Your identity file is distributed publicly on the network and at the same time is a unique source that allows other users to connect to your device. The file does not store your personal data (name, surname, address, etc.) but contains technical and service information (nickname, IP address, RSA public key) required for BitDust to operate.

BitDust network protocol may be considered as pseudonymous peer-to-peer communication system.

While registering a new identity you will chose a "nickname" that will never change thru the life-time of that identity. Your nickname may represent your real name or be a random string. It can be name of an animal or a president or anything else you wish other users to see when communicating with you via BitDust.

Also your identity file stores a networking information about your device such as IP address and TCP/UDP port number - that information identifies your "physical" location.

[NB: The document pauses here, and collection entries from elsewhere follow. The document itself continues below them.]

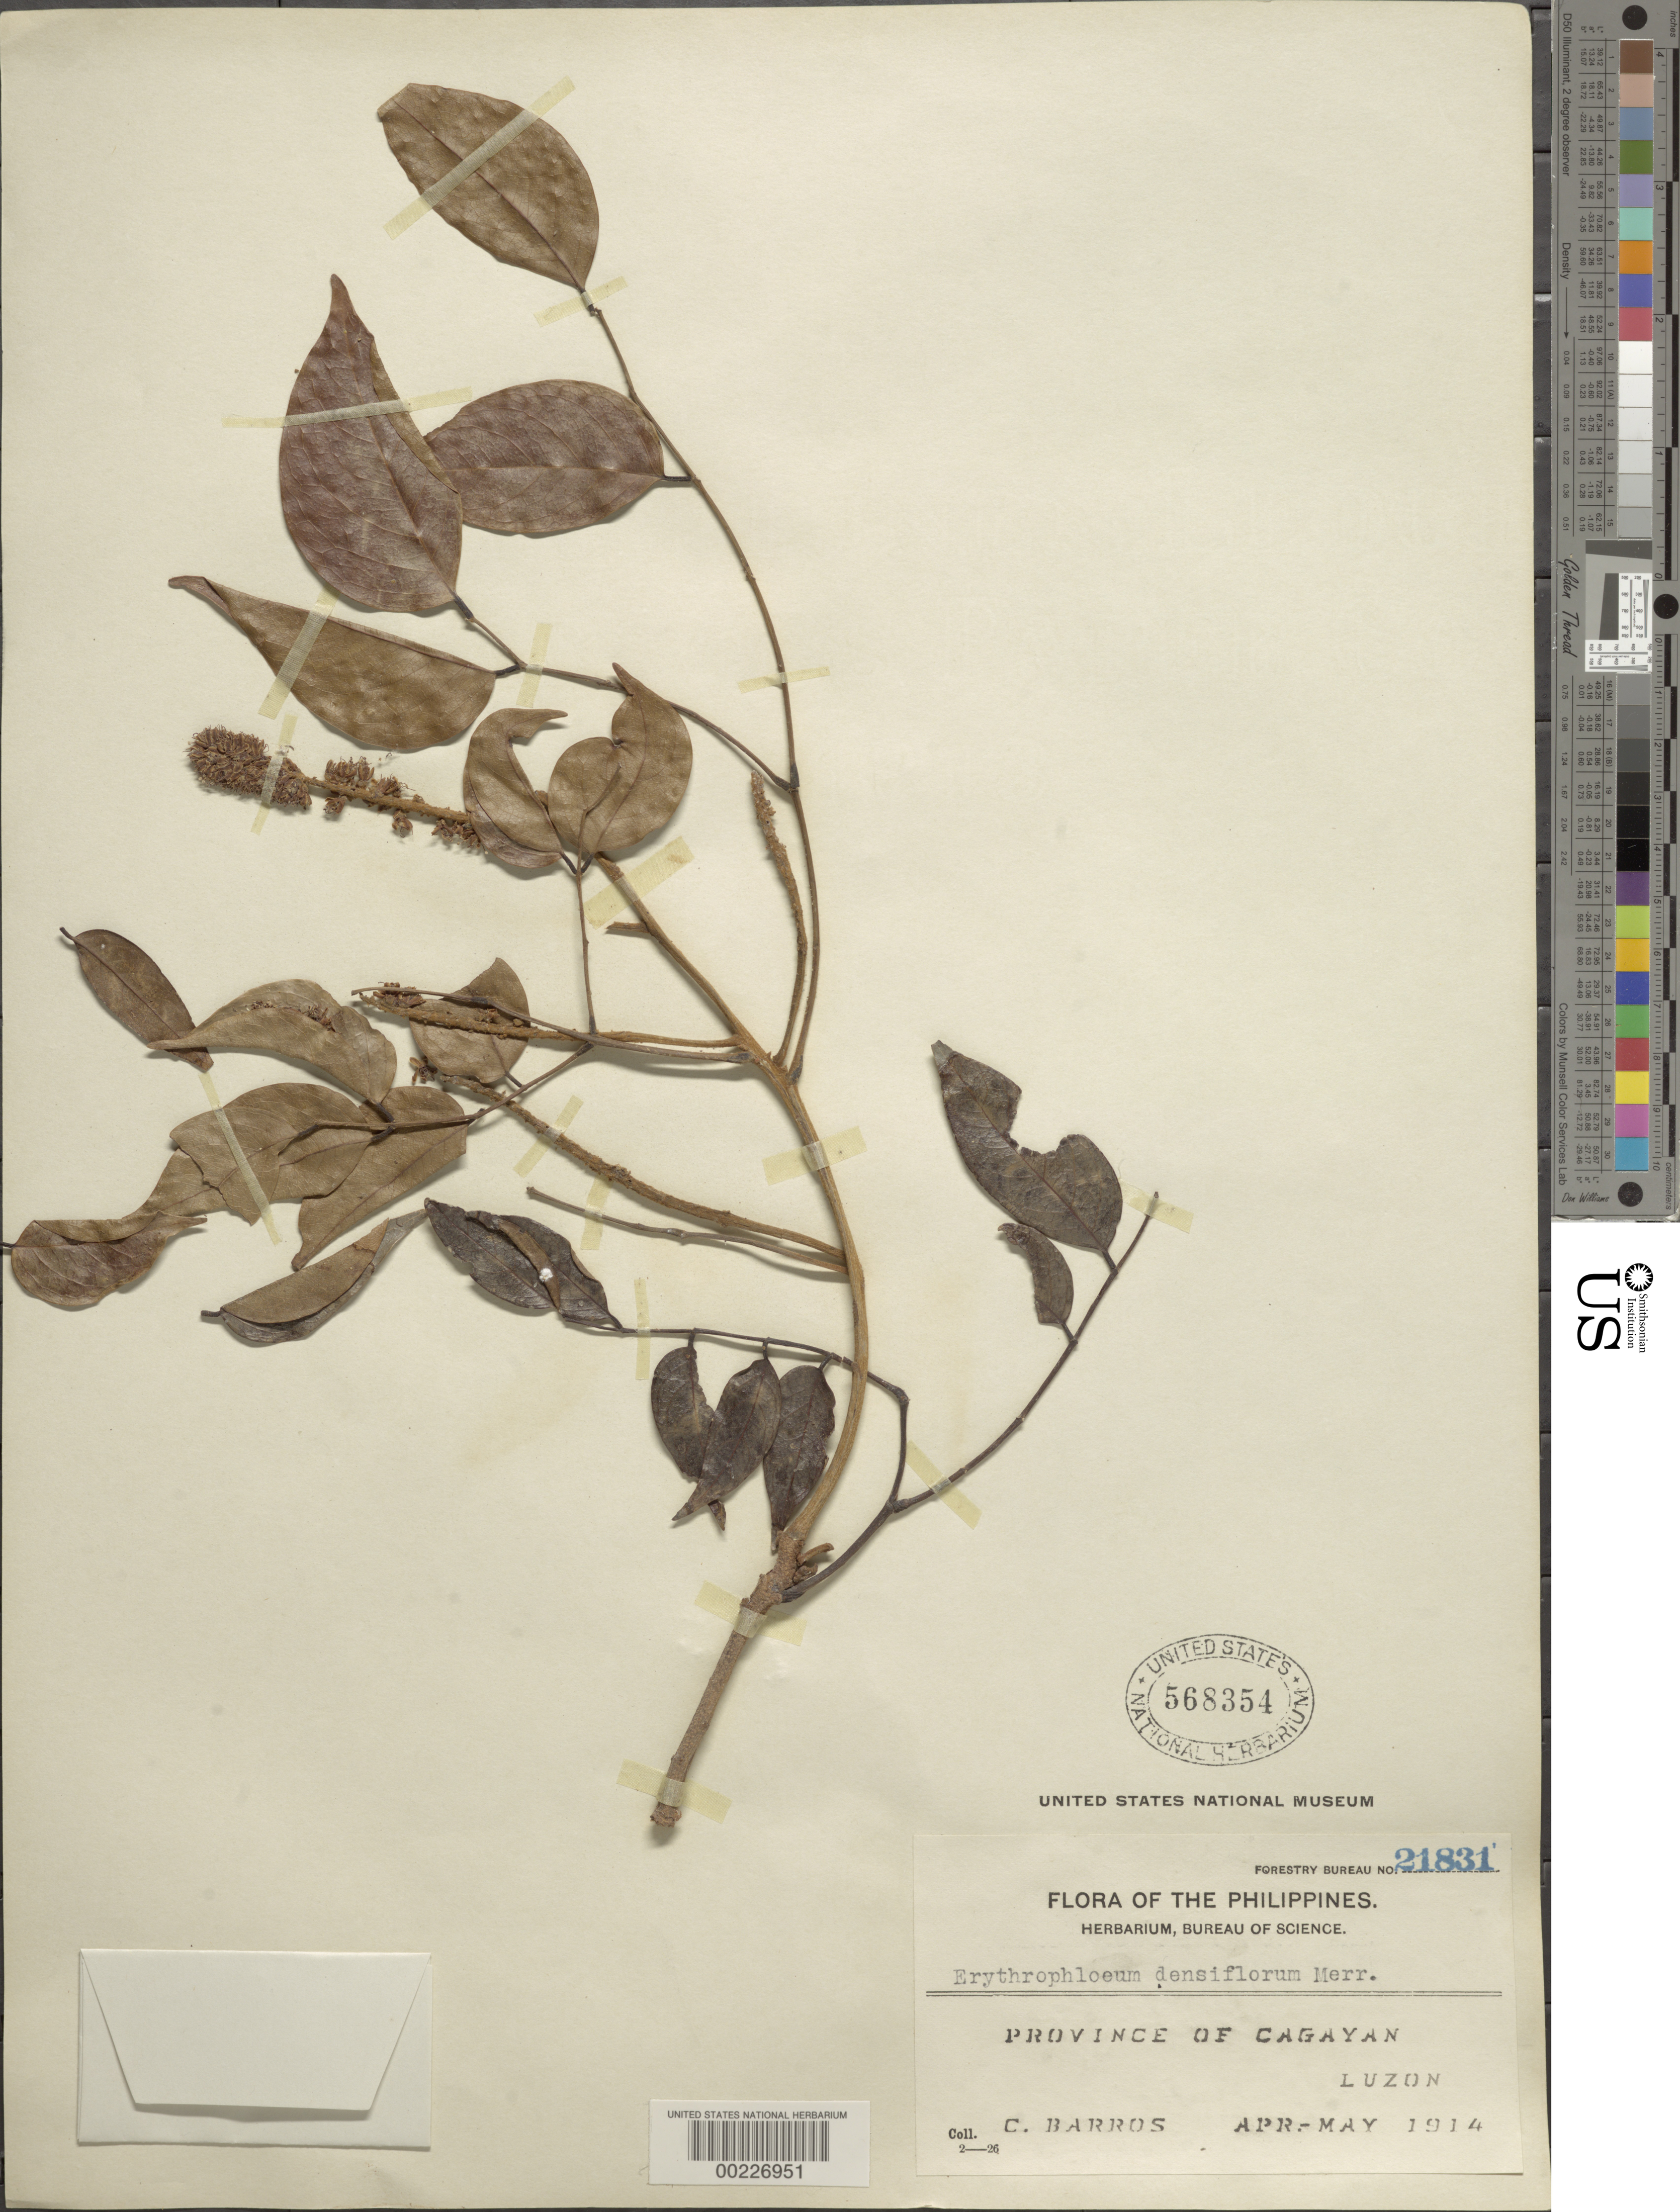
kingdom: Plantae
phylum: Tracheophyta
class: Magnoliopsida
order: Fabales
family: Fabaceae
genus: Erythrophleum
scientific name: Erythrophleum densiflorum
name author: (Elmer) Merr. & Rolfe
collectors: C. Barros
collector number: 21831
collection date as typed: Apr 1914 to -- May 1914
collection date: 1914-04/1914-05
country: Philippines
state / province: Cagayan Valley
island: Luzon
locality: Cagayan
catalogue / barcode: US 568354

There are few possibilities in BitDust to reduce disclosure of your networking info and so "hide" your physical location from other users:

  • Run your own BitDust ID-server node on external device (which physical location may be disclosed - acts as a "shield") and re-configure your "master" device using known-servers and preferred-servers settings before registering new identity in the network
  • Enable proxy-transport network service that will re-route all your encrypted peer-to-peer traffic via another randomly selected node - this way you can almost completely hide your physical location from others because your identity file will be updated and will store IP address of another node, but not your real IP address
  • Run your own BitDust proxy-router node on external device (which physical location may be disclosed - acts as a "shield") and re-configure your "master" device using preferred-routers setting - this way IP address of your "master" device is not visible to any other nodes in the network at all
  • You can use VPN services to enable lower level networking protection on your device and BitDust will work on top of that via same TCP/UDP protocols - other users will recognize IP addresses of the VPN providers, but not your own IP address in that situation

In other words, it is impossible to provide 100% guarantee of complete concealment of your physical location in the network and in general true anonymity is not the main goal of the project - but can be boosted to a very high level using additional techniques.